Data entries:
________________
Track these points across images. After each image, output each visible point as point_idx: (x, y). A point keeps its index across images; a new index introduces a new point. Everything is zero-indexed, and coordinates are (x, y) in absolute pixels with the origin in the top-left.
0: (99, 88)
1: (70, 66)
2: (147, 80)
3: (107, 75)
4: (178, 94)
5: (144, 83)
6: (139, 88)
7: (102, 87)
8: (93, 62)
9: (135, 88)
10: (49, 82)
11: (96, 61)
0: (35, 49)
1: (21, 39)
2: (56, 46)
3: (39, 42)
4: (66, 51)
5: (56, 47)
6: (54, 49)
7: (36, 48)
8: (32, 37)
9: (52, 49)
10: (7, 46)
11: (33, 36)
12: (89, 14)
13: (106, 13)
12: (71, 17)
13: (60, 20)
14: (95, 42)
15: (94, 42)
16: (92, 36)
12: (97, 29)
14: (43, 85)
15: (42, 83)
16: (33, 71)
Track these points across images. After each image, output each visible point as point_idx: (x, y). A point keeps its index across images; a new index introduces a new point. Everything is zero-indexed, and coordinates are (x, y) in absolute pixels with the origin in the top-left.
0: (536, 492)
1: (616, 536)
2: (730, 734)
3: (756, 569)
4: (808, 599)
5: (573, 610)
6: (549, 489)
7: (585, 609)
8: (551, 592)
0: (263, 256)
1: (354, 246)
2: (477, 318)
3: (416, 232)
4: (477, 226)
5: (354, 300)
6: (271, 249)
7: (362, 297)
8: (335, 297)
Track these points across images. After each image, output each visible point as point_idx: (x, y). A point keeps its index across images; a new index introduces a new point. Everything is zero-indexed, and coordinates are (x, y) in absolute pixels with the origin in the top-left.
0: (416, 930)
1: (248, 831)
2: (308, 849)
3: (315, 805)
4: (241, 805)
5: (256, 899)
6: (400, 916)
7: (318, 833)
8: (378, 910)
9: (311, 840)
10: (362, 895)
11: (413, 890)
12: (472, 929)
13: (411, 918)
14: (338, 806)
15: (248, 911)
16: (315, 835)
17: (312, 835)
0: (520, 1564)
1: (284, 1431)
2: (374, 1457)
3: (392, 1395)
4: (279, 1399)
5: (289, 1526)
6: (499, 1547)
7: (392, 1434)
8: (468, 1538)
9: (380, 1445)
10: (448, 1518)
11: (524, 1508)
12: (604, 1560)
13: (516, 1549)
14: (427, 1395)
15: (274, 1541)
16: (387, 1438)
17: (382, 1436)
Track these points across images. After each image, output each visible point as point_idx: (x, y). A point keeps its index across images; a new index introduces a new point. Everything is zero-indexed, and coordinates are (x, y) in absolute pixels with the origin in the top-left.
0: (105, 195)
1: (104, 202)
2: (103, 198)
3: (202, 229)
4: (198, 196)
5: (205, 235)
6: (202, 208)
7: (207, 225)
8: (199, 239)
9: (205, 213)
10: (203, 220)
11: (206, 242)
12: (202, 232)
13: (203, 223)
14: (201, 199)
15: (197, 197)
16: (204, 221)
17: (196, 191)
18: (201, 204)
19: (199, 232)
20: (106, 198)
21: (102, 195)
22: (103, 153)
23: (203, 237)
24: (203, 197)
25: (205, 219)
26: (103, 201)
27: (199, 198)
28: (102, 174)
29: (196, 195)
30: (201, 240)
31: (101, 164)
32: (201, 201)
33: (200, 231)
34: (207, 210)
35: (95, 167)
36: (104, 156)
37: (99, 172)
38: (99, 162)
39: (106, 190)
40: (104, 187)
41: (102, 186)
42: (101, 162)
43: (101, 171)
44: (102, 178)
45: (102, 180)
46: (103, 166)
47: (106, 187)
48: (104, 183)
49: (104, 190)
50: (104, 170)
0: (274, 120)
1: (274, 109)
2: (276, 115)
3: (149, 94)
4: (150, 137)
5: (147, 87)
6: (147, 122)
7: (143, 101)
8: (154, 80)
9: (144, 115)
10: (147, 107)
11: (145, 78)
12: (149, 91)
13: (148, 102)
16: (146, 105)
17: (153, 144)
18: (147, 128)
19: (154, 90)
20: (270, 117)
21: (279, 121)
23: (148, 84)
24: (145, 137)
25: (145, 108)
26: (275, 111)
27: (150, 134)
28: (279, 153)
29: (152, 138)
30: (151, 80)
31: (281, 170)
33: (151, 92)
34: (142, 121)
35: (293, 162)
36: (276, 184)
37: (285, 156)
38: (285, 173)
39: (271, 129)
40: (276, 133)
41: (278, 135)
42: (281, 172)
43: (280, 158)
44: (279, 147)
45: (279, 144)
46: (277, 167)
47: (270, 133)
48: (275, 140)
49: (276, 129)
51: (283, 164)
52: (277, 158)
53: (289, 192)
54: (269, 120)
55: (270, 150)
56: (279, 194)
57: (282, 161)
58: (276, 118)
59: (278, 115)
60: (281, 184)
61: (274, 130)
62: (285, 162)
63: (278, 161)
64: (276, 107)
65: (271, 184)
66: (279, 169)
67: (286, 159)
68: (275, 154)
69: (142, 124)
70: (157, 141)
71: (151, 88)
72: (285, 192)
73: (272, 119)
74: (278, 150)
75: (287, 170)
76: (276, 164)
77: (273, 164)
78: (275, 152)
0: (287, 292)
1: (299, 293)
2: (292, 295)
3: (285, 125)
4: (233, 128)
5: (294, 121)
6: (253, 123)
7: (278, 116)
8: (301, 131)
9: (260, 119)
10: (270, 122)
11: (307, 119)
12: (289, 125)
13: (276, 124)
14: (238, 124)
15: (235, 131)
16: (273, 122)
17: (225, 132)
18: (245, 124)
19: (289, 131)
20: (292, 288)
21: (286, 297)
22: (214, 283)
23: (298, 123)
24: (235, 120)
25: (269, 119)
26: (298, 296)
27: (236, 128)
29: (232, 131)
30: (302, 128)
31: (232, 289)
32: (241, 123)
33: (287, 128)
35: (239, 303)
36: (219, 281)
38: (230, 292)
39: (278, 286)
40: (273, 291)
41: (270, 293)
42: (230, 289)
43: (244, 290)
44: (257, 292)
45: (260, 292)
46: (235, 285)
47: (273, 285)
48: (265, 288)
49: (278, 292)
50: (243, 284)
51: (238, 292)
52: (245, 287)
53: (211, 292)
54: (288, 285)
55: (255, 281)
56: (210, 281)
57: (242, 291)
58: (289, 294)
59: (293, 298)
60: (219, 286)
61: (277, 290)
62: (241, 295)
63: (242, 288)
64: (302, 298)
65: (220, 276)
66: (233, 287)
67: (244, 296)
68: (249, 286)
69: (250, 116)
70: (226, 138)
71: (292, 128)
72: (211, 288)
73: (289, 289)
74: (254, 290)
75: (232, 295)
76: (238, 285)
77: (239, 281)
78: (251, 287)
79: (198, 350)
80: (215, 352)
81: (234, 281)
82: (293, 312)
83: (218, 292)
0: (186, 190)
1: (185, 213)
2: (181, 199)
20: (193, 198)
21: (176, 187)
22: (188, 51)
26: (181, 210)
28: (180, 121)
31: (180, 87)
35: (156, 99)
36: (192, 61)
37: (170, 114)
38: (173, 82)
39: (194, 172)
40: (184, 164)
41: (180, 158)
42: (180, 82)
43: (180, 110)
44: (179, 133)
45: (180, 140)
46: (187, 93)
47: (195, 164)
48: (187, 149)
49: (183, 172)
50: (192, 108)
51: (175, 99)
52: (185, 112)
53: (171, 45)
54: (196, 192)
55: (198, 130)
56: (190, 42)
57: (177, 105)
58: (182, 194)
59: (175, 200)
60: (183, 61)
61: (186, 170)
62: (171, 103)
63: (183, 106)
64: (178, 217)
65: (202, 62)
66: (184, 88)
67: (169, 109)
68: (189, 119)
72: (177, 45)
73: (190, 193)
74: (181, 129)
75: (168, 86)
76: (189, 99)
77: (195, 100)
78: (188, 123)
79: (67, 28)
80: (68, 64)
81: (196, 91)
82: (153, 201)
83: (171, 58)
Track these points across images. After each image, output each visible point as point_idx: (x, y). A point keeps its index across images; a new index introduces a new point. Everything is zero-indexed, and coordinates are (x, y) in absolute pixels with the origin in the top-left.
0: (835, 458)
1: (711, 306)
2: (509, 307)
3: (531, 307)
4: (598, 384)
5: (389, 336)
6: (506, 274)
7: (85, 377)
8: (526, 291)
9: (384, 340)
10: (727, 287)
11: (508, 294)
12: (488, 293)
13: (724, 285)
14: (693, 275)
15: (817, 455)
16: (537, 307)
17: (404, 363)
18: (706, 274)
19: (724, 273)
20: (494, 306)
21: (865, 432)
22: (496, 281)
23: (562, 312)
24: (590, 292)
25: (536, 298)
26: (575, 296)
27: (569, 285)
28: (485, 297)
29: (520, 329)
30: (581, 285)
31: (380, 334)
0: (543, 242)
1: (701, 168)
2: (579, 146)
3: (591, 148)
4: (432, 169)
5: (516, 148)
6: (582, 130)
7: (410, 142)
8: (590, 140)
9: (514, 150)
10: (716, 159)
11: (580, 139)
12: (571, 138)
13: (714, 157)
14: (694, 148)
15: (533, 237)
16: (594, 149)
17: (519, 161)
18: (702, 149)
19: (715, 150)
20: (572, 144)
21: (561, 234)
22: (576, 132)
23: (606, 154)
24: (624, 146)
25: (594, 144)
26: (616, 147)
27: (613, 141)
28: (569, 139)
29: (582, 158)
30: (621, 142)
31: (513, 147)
________________
### What you will do
Your task is to quote, without any alteration, the lines running from the top of the records to the line that holds "15: (248, 911)", both included.

### Task response
Track these points across images. After each image, output each visible point as point_idx: (x, y). A point keeps its index across images; a new index introduces a new point. Everything is zero-indexed, and coordinates are (x, y) in absolute pixels with the origin in the top-left.
0: (99, 88)
1: (70, 66)
2: (147, 80)
3: (107, 75)
4: (178, 94)
5: (144, 83)
6: (139, 88)
7: (102, 87)
8: (93, 62)
9: (135, 88)
10: (49, 82)
11: (96, 61)
0: (35, 49)
1: (21, 39)
2: (56, 46)
3: (39, 42)
4: (66, 51)
5: (56, 47)
6: (54, 49)
7: (36, 48)
8: (32, 37)
9: (52, 49)
10: (7, 46)
11: (33, 36)
12: (89, 14)
13: (106, 13)
12: (71, 17)
13: (60, 20)
14: (95, 42)
15: (94, 42)
16: (92, 36)
12: (97, 29)
14: (43, 85)
15: (42, 83)
16: (33, 71)
Track these points across images. After each image, output each visible point as point_idx: (x, y). A point keeps its index across images; a new index introduces a new point. Everything is zero-indexed, and coordinates are (x, y) in absolute pixels with the origin in the top-left.
0: (536, 492)
1: (616, 536)
2: (730, 734)
3: (756, 569)
4: (808, 599)
5: (573, 610)
6: (549, 489)
7: (585, 609)
8: (551, 592)
0: (263, 256)
1: (354, 246)
2: (477, 318)
3: (416, 232)
4: (477, 226)
5: (354, 300)
6: (271, 249)
7: (362, 297)
8: (335, 297)
Track these points across images. After each image, output each visible point as point_idx: (x, y). A point keeps its index across images; a new index introduces a new point. Everything is zero-indexed, and coordinates are (x, y) in absolute pixels with the origin in the top-left.
0: (416, 930)
1: (248, 831)
2: (308, 849)
3: (315, 805)
4: (241, 805)
5: (256, 899)
6: (400, 916)
7: (318, 833)
8: (378, 910)
9: (311, 840)
10: (362, 895)
11: (413, 890)
12: (472, 929)
13: (411, 918)
14: (338, 806)
15: (248, 911)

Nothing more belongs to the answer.